This Is What Science Looks Like at NC State: Cranos Williams

Editor’s note: This post comes from Cranos Williams, an associate professor of electrical and computer engineering at NC State. The post is part of an ongoing series that we hope will highlight the diversity of researchers in science, technology, engineering and mathematics. The series is inspired by the This Is What A Scientist Looks Like site.

My name is Cranos Williams and I am an associate professor in the electrical and computer engineering department at NC State University. I am originally from the island of St. Thomas in the U.S. Virgin Islands.

My grandmother on my mother’s side is from Puerto Rico and my grandmother on my father’s side is from Tortola, British Virgin Islands, so I grew up in a very culturally diverse household. I obtained my Ph.D. and M.S. degrees in electrical engineering from NC State in 2008 and 2002, respectively. I obtained my B.S. in electrical engineering from NC A&T State University in 2001. I have an adventurous spirit and will try anything once (sometimes twice just to make sure I didn’t like it). I enjoy exercising, dancing, and all around having a good time. My favorite sports include racquetball and basketball. I also enjoy traveling and experiencing new cultures. My ultimate goal is to travel, at least once, to all seven continents.

Research-wise, I am the director of the EnBiSys research lab. The lab focuses on developing computational and analytical solutions for modeling and understanding the biological processes that impact plant growth, development, and adaptation.
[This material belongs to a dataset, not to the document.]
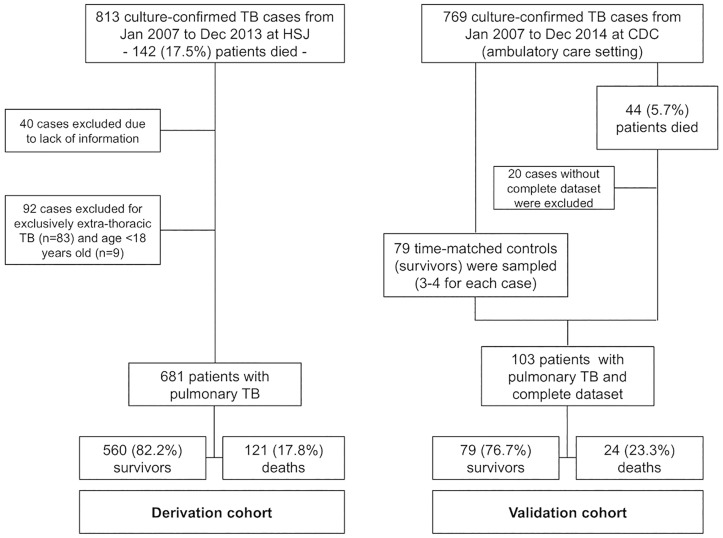
Flow chart for the selection of the participating patients, according to the STROBE guidelines.HSJ—Hospital São João, Porto, Portugal; CDC—Chest Disease Centre (ambulatory care), Vila Nova de Gaia, Portugal.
Specifically, my research develops methodologies that are familiar to other areas of electrical engineering (e.g. computational intelligence, system identification, uncertainty propagation, experimental design, nonlinear systems analysis and control, signal processing) to predict the impact that internal (genetic) and external (environmental) perturbations have on overall plant response (e.g. biomass, cellulose content, and plant cell wall strength).

This research will have direct implications on efficient biofuel production, plant adaptability to pollution and climate change, and improvement of plant defenses to pathogens and pests.